The Folkwang Kammerorchester Essen is a chamber orchestra historically formed mostly by students of the Folkwang University in Essen, Germany, and other Musikhochschulen in North Rhine-Westphalia, to prepare them for a future position in an orchestra; however, it currently employs a core of permanent members from all over Germany and the world. Members are auditioned and trialed as in a professional orchestra, and, if successful, are offered a permanent contract up to the age of 35. It was founded in 1958 by the director of the Folkwangschule Heinz Dressel. More than 500 musicians were since employed in opera- and symphony orchestras in Germany and abroad.
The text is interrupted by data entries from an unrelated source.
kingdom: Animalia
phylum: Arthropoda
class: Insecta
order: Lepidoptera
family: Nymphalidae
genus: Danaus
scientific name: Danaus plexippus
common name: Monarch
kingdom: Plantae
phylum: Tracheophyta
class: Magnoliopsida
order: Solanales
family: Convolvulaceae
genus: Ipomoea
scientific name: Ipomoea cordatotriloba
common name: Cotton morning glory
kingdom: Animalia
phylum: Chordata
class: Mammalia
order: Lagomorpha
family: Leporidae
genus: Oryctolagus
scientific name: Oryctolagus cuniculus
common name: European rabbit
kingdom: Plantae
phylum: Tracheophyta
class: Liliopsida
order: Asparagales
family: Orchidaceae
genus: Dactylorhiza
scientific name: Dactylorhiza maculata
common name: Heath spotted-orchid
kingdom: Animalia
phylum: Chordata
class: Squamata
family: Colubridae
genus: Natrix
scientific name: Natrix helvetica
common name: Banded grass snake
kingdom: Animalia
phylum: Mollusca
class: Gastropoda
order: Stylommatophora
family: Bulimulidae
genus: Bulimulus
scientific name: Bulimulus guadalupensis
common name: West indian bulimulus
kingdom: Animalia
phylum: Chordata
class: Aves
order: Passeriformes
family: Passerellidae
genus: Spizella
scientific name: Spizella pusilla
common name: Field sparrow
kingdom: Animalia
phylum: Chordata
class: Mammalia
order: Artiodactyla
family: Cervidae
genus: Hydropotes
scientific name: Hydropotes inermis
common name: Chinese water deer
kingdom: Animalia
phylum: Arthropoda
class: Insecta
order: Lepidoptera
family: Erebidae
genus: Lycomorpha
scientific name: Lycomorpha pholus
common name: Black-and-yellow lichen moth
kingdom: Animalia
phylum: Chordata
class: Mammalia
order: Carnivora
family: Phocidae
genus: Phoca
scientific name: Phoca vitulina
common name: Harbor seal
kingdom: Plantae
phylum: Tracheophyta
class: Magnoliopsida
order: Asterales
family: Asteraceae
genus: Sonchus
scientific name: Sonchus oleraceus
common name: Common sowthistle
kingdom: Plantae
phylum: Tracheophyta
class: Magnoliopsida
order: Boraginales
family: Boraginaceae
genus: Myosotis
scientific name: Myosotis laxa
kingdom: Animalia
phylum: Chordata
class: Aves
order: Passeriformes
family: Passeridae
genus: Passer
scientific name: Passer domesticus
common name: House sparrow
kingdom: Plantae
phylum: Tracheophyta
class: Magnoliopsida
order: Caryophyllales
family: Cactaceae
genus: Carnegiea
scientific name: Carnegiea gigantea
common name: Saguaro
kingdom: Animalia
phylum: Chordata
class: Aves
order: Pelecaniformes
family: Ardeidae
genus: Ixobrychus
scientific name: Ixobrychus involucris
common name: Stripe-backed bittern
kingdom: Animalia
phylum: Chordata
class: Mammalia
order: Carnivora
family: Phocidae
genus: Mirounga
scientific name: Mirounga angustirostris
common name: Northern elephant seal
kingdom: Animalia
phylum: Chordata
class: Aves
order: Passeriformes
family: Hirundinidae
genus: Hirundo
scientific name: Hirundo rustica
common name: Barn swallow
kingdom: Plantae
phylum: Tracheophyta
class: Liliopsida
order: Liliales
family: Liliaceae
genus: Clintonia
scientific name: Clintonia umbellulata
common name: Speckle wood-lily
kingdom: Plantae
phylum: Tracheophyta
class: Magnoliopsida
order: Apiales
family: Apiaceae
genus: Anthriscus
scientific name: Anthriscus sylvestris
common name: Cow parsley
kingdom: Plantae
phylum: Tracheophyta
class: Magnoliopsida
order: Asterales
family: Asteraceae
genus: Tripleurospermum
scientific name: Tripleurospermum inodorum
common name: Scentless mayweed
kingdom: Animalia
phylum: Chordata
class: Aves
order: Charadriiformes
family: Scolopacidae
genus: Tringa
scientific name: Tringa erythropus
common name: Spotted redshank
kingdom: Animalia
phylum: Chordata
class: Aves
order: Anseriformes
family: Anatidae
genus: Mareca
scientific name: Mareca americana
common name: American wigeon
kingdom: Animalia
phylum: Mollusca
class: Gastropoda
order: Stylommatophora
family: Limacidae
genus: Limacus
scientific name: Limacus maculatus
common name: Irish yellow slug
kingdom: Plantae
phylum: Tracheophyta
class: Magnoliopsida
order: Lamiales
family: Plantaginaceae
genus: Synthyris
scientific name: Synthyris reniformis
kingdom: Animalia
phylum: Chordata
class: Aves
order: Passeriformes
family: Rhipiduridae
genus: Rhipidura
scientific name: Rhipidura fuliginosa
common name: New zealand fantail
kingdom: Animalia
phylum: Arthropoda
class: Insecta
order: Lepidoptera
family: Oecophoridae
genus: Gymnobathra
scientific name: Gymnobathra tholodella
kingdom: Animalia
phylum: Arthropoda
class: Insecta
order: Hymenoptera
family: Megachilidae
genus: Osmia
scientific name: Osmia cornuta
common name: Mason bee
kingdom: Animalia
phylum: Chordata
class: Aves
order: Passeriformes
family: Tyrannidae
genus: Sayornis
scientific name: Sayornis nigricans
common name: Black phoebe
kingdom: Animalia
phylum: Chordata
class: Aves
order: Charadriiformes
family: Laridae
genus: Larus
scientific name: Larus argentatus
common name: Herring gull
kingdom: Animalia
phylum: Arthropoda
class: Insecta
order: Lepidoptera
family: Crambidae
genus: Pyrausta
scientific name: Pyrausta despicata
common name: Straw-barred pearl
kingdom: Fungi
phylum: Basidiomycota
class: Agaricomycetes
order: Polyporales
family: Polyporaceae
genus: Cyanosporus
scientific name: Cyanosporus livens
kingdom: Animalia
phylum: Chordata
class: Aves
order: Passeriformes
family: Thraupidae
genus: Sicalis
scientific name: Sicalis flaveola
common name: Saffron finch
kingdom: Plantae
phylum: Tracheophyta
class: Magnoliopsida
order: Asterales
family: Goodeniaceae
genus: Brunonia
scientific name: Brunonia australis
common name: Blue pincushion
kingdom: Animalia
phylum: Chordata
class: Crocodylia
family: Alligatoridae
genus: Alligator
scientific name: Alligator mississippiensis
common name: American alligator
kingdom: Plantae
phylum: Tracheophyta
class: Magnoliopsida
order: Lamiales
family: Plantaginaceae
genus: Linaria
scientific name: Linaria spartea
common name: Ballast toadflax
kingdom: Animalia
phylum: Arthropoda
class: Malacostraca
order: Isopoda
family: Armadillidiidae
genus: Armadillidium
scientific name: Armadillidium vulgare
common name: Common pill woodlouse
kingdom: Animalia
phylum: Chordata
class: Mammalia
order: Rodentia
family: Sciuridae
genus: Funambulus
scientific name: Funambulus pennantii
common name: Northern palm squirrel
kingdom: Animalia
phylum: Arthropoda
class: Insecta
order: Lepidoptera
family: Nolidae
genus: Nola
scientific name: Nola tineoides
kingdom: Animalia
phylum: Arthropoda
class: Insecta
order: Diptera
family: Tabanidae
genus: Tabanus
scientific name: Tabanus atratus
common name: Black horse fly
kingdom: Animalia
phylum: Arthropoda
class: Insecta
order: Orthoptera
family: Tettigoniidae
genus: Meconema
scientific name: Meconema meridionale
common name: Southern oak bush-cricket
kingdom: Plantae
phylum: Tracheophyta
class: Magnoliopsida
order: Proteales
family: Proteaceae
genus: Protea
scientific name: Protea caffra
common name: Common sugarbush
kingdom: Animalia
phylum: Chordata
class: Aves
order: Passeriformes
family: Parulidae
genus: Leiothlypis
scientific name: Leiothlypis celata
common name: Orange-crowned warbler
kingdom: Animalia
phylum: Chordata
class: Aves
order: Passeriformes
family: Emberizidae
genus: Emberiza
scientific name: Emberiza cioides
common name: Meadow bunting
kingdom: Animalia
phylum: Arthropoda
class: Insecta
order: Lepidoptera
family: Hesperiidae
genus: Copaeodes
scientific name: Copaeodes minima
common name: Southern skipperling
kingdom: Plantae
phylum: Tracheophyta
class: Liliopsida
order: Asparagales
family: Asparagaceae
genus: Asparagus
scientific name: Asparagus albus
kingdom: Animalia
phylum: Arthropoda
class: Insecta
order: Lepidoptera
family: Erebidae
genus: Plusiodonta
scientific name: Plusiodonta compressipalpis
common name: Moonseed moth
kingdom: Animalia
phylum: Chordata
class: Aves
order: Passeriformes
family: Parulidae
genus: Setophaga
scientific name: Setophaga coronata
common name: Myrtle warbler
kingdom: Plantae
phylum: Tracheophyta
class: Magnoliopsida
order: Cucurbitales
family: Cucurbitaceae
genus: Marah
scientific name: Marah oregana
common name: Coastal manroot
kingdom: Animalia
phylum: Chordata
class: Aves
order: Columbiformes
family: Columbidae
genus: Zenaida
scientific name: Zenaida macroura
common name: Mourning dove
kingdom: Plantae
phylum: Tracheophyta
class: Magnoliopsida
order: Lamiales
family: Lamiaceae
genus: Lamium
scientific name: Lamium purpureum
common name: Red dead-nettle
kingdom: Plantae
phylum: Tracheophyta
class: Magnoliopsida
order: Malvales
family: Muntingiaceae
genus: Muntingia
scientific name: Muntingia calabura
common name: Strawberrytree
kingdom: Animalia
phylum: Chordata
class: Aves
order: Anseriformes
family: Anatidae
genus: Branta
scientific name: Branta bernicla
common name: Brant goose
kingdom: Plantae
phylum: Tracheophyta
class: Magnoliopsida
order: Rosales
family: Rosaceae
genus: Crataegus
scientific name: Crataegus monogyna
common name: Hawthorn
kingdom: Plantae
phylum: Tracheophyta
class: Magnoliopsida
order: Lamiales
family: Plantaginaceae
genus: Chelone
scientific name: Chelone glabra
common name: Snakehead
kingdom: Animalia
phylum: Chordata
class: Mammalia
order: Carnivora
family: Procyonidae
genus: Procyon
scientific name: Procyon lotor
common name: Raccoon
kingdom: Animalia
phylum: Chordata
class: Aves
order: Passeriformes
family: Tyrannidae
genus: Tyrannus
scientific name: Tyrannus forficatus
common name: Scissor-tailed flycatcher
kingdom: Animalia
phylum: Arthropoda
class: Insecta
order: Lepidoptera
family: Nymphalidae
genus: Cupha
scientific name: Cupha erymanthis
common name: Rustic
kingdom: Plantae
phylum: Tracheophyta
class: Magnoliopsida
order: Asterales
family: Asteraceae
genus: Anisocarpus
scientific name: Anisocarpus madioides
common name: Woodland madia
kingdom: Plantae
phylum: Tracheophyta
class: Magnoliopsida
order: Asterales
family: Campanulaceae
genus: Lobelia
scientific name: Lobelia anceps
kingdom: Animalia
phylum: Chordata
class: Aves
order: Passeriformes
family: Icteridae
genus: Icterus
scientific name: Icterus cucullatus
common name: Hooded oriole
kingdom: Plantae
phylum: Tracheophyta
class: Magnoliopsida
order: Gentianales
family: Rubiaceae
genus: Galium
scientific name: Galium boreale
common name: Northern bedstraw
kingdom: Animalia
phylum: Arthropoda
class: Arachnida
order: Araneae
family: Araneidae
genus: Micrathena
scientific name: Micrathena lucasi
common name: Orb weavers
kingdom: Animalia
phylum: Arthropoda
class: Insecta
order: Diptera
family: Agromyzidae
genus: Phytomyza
The orchestra is the only one to perform regularly in the historic Villa Hügel. Young soloists have been chosen to also enjoy a stage for their performances. Artists such as Christoph Eschenbach, Maria Kliegel, Nils Mönkemeyer, Sabine Meyer, Vadim Repin and Christian Tetzlaff appeared with the orchestra early in their career. The orchestra has played also in Germany and Europe, including Austria, Italy, Lithuania, Switzerland. A 2010 tour led to Algeria. They have performed at festivals such as Rheingau Musik Festival, Schleswig-Holstein Musik Festival and Schwetzinger Mozartfest. The orchestra is a regular partner of the Essener Bachchor and has accompanied other choirs such as the Rheingauer Kantorei. Guest conductors have included Marc Piollet, Peter Schneider and Lothar Zagrosek. In 2015, the orchestra played a charity concert at the Aachen Cathedral. In the 2016/17 season, the orchestra scheduled concerts also in the Zeche Zollverein.

Dressel was the first chief conductor, succeeded by Heribert Beissel, Alexander Schwinck, Karl-Heinz Bloemeke, Stefan Fraas and Achim Fiedler (from 2006). The current chief conductor, Johannes Klumpp, has held the position from 2013.